§ Data for analysis
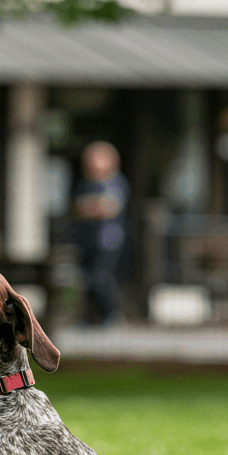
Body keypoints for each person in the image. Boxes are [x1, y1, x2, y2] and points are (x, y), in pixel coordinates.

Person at [72, 140, 129, 326]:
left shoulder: (115, 182)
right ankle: (91, 318)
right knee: (86, 279)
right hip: (86, 240)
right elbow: (78, 207)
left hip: (108, 241)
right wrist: (94, 205)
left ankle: (112, 315)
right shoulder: (86, 184)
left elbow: (109, 207)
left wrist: (91, 206)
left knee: (102, 277)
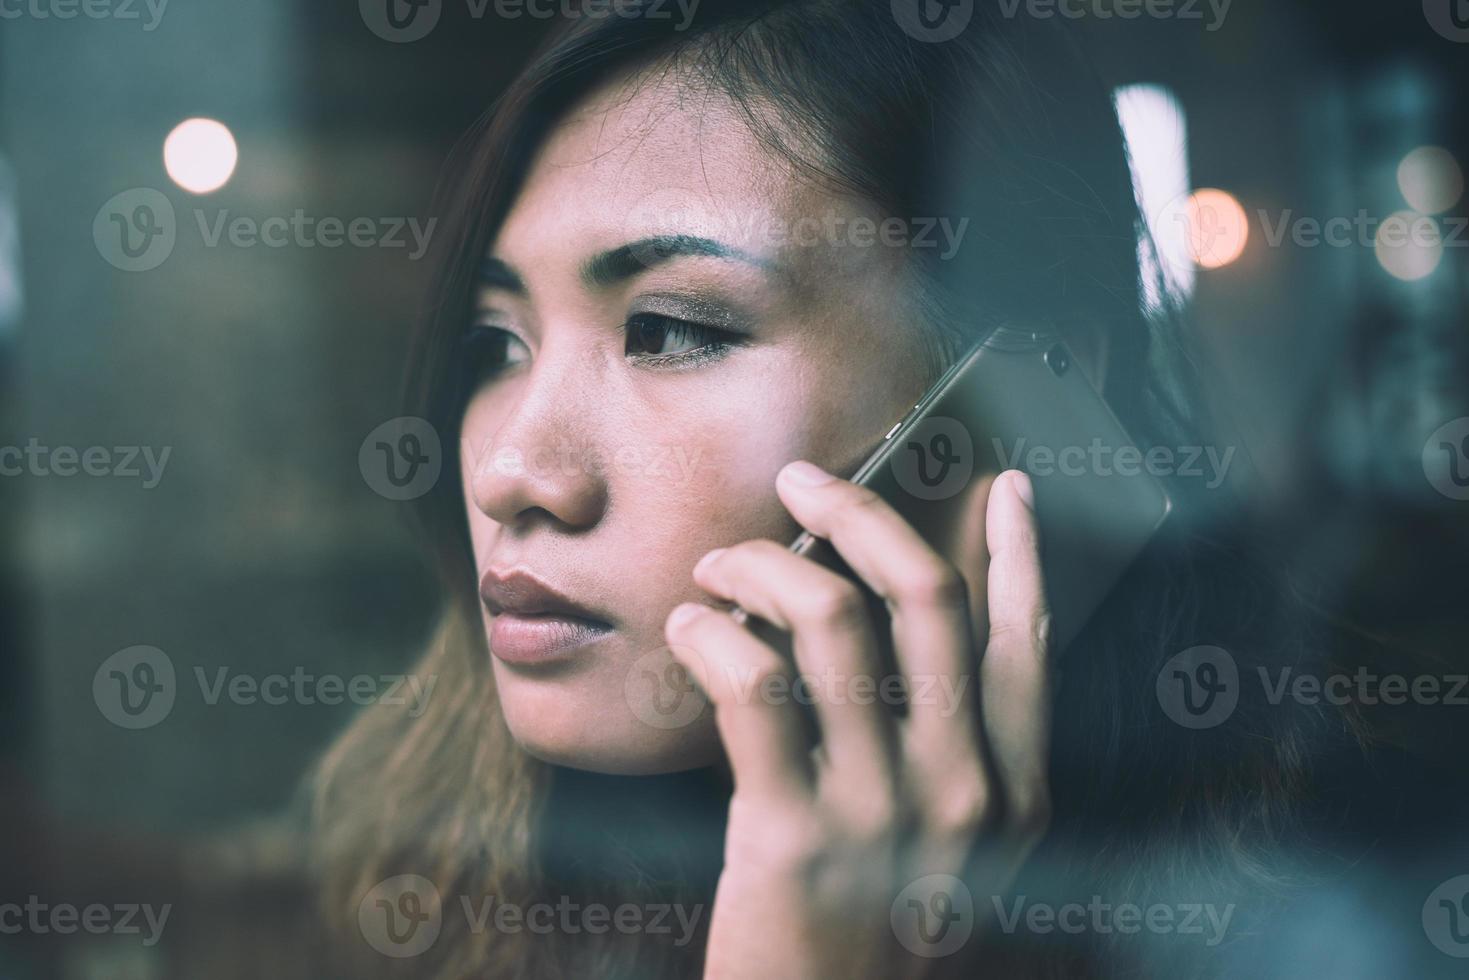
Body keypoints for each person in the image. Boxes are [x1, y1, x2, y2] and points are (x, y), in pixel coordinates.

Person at [314, 2, 1352, 976]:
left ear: (1005, 394)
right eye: (498, 342)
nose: (511, 473)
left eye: (668, 329)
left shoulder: (1311, 919)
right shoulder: (448, 872)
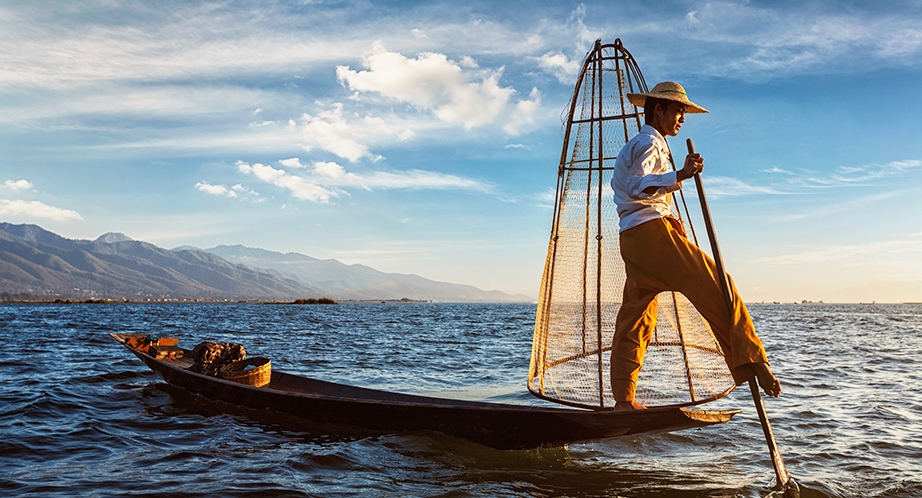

§ Task statement
The preceding entries should be duplicated word for word; no picture belongs in the copy.

§ Expected answer
Body keypoints for each person in the image. Boxes are [x1, y1, x2, y2] and points are (x, y), in pixel coordinates.

Person at [72, 140, 129, 326]:
left shoulder: (115, 182)
right ankle: (91, 318)
right knee: (86, 279)
right hip: (86, 240)
right elbow: (78, 207)
left hip: (108, 241)
right wrist: (94, 205)
left ankle: (112, 315)
right shoulder: (86, 184)
left elbow: (109, 207)
left wrist: (91, 206)
left knee: (102, 277)
Body keypoints for each person in the image. Boxes are [x1, y1, x2, y2] and points are (x, y), in pixel coordinates.

Person at [314, 2, 1352, 976]:
left ear: (1005, 394)
right eye: (498, 342)
nose: (511, 473)
left eye: (668, 329)
left shoulder: (1311, 919)
right shoulder: (448, 872)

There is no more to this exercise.